The redshirt senior entered the campaign as the team’s backup center after four relatively uneventful seasons in the program. Many thought Nwuba’s role was just the result of redshirt freshman forward Mac Etienne’s injury and a recruiting snafu with Turkish recruit Ege Demir, but Nwuba looked effective to start the season.
He did what he needed to do: deterring shots at the rim, boxing out and finishing efficiently when the ball found him next to the rim.
When the competition got tougher, though, Nwuba’s effectiveness waned, and his role lessened. He played just 9.1 minutes a night in the regular season after December, eventually falling out of the rotation by the end of the regular season.
A particular struggle for Nwuba was rebounding. He grabbed just 2.8 defensive rebounds per 40 minutes, an astronomically low number that marked the worst on the team and ranked in the second percentile nationally among forwards.
But even with his deficiencies as a player, Nwuba’s role shot back up with the injury to Bona late in the season.
And there is perhaps no better microcosm to Nwuba’s season than his play in the NCAA Tournament. Against mid-major No. 15 seed UNC Asheville, Nwuba had arguably the best game of his career, scoring a career-high 10 points on a perfect 4-of-4 from the field while adding a pair of blocks.
He fell back down to Earth facing better competition, however. Against No. 3 seed Gonzaga, Nwuba had just two points and, somehow, only one rebound in 32 minutes as the team’s starting center. He posted a team-worst -11 in the three-point loss.
Is it Nwuba’s fault that he was forced to play a bigger role than he was capable of on the biggest stage? No.
But Cronin needed competency with Bona’s struggles to stay on the court, and Nwuba was stretched a bit too thin at times to reach that low bar.
Season stats: 6.8 MPG, 1.3 PPG, 1.9 RPG, 0.2 APG, 0.5 BPG, 44.7/0.0/37.5%
Mac Etienne had a tough go of it in 2022-2023.

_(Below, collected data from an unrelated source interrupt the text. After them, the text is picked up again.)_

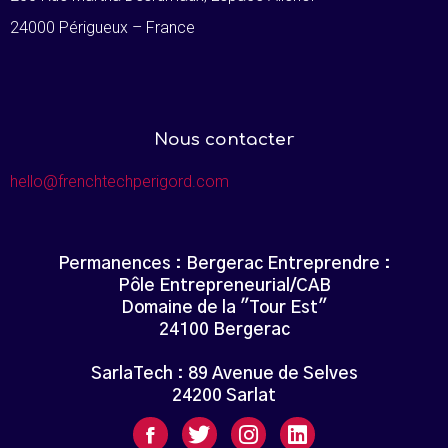
24000 Périgueux – France
Nous contacter
hello@frenchtechperigord.com
Permanences : Bergerac Entreprendre :
Pôle Entrepreneurial/CAB
Domaine de la "Tour Est"
24100 Bergerac
SarlaTech : 89 Avenue de Selves
24200 Sarlat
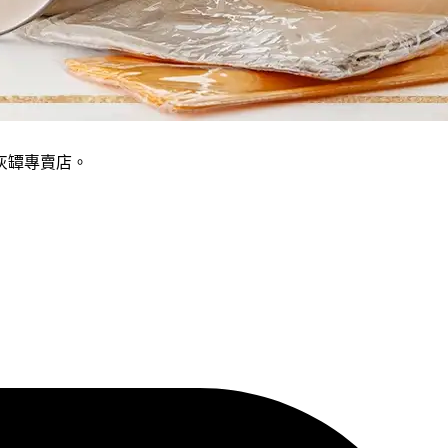
灰罈專賣店。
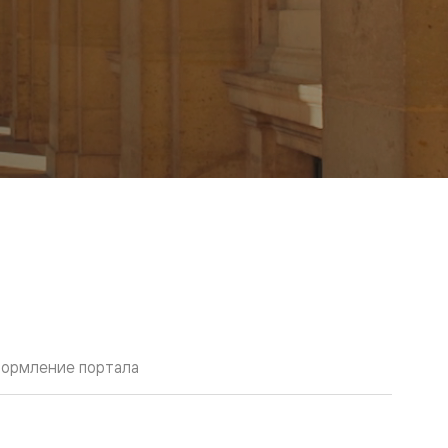
ормление портала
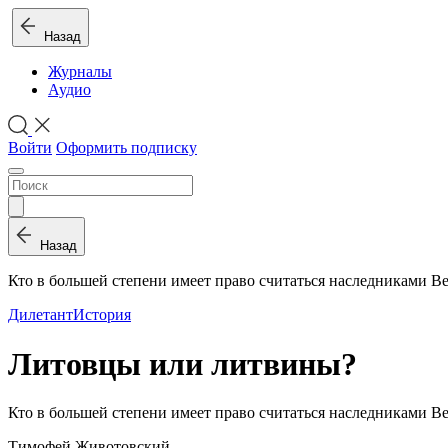
Назад
Журналы
Аудио
Войти
Оформить подписку
Назад
Кто в большей степени имеет право считаться наследниками В
Дилетант
История
Литовцы или литвины?
Кто в большей степени имеет право считаться наследниками 
Тимофей Животовский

The redshirt freshman forward’s role was unknown entering the season after missing all of last year with a torn ACL. Eventually, Etienne found his footing as the team’s third big, but he struggled.
Etienne looked a step slower than the reclassified freshman that won over fans with his effort in 2021, an understandable result of not having played a meaningful game in a year and a half and coming back from a significant knee injury. He racked up foul after foul, eventually playing himself out of the rotation for not being able to stay on the court consistently. The big averaged 7.5 fouls per 40 minutes, the highest mark on the team by nearly two fouls.

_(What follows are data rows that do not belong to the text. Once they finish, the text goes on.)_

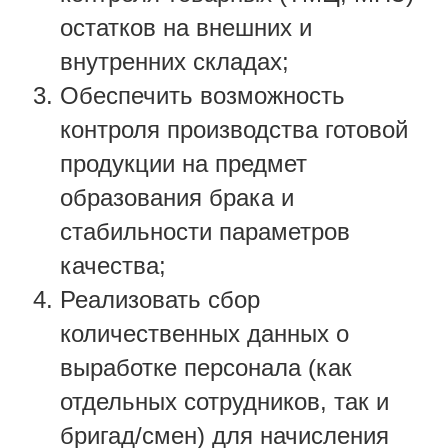
остатков на внешних и
внутренних складах;
Обеспечить возможность
контроля производства готовой
продукции на предмет
образования брака и
стабильности параметров
качества;
Реализовать сбор
количественных данных о
выработке персонала (как
отдельных сотрудников, так и
бригад/смен) для начисления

As a result, he could never quite find his rhythm offensively. Etienne was a below-average finisher from the painted area, and his midrange jumper never fully developed.
And by the end of the year, Cronin could never quite trust Etienne. He played just five minutes against Gonzaga despite being one of two healthy centers on the roster.

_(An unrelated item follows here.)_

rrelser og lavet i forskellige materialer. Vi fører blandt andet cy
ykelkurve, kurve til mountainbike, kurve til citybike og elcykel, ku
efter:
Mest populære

Still, though, Etienne showed enough promise to potentially add value next season.
His defensive instincts and positioning were sound, with most of his fouls the result of adapting to slightly lessened athleticism from the torn ACL. He still posted a relatively high block rate, so it’s fair to assume he’ll be a plus defender once his legs come back fully.
Torn ACL recovery is a two-year process, all in all, so getting back on the court was always the most important step for Etienne this season.
Now, he’ll have to build on that to become an impact player in 2023-2024.